Washington was awarded one of eight new franchises by the XFL, Vince McMahon’s alternative professional football league that is planning a comeback. The team will play its home games at Audi Field, D.C. United’s new stadium near Nationals Park.

The new XFL will launch its inaugural season in February 2020. McMahon, the owner and chairman of World Wrestling Entertainment, announced plans to revive the league last January.

“We’re really looking forward to once again establishing a very exciting, innovative form of football that quite frankly we’ve never seen before,” McMahon said.

The XFL folded after its lone season in 2001. It was famous for personalities like Rod “He Hate Me” Smart, unapologetically brutal hits, cheerleaders in scant clothing and the combination of football with elements of pro wrestling.

But that will not be the case in the new XFL. In January, McMahon expressed a desire for the league to focus on football and implied he will disallow political statements, a la Colin Kaepernick’s kneeling.

The Washington region did not have a franchise in the original XFL. Washington will be joined in 2020 by franchises located in New York/New Jersey, Dallas, Houston, Los Angeles, St.
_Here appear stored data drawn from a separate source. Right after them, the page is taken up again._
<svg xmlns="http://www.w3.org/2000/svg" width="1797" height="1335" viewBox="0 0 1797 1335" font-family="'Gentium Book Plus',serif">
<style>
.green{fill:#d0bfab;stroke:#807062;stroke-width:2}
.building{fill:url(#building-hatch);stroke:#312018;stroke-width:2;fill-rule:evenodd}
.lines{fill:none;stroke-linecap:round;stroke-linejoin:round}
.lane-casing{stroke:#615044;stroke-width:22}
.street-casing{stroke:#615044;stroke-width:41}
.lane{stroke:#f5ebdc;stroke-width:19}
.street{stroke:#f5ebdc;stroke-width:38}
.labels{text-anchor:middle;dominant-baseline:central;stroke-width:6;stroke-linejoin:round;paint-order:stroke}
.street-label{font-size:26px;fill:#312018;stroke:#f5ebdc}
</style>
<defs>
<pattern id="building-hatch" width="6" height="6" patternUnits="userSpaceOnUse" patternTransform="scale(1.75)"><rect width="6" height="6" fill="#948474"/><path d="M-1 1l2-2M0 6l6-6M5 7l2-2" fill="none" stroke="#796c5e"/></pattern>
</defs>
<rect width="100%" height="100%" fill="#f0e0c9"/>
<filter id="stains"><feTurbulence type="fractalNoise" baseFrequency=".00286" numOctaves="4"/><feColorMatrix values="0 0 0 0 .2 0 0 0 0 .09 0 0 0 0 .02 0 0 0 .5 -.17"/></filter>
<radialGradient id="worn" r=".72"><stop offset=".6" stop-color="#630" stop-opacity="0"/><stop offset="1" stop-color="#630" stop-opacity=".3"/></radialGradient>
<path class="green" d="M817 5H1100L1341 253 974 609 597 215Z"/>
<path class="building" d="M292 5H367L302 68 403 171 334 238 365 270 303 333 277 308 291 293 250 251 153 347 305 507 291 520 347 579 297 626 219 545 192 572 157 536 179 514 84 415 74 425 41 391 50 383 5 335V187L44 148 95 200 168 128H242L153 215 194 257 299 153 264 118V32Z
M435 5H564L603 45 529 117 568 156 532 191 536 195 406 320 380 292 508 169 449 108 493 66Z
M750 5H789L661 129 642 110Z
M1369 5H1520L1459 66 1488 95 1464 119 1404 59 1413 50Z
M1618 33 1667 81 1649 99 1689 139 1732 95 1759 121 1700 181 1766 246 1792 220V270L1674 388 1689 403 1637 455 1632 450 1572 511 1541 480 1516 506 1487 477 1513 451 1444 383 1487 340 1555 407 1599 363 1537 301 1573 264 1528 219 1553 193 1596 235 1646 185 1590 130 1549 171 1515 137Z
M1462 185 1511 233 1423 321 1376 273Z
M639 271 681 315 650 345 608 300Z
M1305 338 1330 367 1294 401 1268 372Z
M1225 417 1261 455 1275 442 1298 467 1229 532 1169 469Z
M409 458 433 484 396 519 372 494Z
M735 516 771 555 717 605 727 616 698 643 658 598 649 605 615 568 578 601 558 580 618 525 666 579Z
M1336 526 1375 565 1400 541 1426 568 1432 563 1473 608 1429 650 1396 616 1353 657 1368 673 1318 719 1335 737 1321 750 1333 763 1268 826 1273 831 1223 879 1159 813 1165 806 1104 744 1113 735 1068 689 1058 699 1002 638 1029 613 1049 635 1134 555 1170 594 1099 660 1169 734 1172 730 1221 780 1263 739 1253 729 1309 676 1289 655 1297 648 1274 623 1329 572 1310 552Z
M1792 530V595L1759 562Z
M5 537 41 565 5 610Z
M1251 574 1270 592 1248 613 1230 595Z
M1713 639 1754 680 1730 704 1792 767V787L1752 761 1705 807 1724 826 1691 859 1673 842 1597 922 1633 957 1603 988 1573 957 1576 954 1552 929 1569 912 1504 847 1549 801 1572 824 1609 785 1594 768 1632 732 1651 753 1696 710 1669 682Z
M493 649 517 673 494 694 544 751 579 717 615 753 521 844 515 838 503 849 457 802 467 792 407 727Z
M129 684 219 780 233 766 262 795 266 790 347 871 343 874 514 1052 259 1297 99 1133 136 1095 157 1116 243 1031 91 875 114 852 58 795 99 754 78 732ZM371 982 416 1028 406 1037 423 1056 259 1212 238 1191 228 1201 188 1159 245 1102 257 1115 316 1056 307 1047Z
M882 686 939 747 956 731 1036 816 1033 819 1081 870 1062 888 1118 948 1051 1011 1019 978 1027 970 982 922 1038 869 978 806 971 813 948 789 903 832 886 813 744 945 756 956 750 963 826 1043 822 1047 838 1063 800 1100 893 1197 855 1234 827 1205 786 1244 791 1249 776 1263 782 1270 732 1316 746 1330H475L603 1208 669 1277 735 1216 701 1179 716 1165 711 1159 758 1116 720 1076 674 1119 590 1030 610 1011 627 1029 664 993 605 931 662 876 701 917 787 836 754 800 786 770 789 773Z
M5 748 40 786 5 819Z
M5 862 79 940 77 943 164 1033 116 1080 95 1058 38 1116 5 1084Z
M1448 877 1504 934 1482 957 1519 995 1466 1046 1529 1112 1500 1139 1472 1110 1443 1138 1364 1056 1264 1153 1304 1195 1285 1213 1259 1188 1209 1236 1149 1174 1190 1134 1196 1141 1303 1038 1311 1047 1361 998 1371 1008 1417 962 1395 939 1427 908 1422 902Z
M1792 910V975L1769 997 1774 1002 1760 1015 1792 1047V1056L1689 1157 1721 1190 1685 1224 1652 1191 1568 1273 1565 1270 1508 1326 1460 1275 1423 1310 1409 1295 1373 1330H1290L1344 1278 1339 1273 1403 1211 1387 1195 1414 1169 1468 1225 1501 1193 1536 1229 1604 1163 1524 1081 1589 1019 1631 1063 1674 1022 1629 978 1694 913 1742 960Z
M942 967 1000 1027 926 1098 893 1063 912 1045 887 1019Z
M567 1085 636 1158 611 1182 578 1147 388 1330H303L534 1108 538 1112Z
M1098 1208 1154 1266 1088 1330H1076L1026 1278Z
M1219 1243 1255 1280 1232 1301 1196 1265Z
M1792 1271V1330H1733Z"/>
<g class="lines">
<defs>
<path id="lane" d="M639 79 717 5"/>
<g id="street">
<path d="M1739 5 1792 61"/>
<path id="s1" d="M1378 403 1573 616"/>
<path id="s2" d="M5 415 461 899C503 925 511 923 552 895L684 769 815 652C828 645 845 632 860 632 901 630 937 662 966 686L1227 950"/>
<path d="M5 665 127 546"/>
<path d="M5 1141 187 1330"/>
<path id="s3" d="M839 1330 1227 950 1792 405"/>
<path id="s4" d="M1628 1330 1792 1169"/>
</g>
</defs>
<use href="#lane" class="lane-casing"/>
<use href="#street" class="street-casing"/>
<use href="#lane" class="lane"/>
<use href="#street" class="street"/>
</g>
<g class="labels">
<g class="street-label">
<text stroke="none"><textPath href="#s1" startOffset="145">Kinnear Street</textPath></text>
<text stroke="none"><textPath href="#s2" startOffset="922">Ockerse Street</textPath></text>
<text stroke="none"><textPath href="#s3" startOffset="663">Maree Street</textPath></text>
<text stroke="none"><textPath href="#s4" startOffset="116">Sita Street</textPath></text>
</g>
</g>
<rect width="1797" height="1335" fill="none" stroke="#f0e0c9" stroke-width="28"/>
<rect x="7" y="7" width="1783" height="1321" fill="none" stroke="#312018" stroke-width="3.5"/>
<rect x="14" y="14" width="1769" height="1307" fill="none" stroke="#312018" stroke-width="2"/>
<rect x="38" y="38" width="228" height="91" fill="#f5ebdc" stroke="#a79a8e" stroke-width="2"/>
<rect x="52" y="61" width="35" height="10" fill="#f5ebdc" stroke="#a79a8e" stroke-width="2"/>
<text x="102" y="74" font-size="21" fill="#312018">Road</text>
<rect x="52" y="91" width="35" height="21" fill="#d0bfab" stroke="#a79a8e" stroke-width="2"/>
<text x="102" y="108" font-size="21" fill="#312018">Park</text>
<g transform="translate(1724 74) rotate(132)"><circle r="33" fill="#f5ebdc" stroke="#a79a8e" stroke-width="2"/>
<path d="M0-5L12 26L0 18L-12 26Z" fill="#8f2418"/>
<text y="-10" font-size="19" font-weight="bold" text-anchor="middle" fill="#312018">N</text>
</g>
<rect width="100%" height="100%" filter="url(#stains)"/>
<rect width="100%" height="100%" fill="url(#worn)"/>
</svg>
Louis, Seattle and Tampa. Team nicknames were not announced.

The announcement came Wednesday in a live-streamed press conference in East Rutherford, New Jersey. It featured Erik Moses, senior vice president and managing director of Events DC, speaking on behalf of the District.

“Washington, D.C. — as our mayor would say, the sports capital of the United States — is ready for the XFL, and we can’t wait for the inaugural season to get started,” Moses said.

The XFL is joining a handful of other secondary leagues — like the Alliance of American Football, Pacific Pro Football and the Arena Football League — entering the pro football market. The NFL’s TV ratings have gone back up in 2018, but the XFL and others are looking to attract fans with games during the NFL offseason.

While McMahon’s personal remarks lasted only three minutes, he pitched the original XFL as a concept ahead of its time that will better fit in the modern age.

“So much has changed in terms of the use of digital — social media didn’t even exist 20 years ago — in ways of distributing, in ways of interest, in terms of the various devices which were not there either,” he said. “But what has not changed is the love of football.”

Oliver Luck, the former athletic director at West Virginia University, an original member of the College Football Playoff Committee and Indianapolis Colts quarterback Andrew Luck’s father, is the league’s commissioner and CEO. Luck handled most of the announcement and spoke about the league’s efforts to design a faster-paced version of football, with fewer timeouts and more “meaningful action.”

“We held a series of meetings and discussed ways we can take the game that we all love and modify it, tweak it enough so that it’s familiar yet distinctive,” Luck said.

Luck said teams will begin signing quarterbacks and “other impact players” in the first quarter of 2019. The XFL will target players who are cut from 90-man NFL rosters at the end of training camp and have its first supplemental draft in the early fall of 2019.

McMahon previously announced the teams will play a 10-game season, with a four-team playoff. All eight franchises will be owned by McMahon’s company, Alpha Entertainment, in a single-entity format.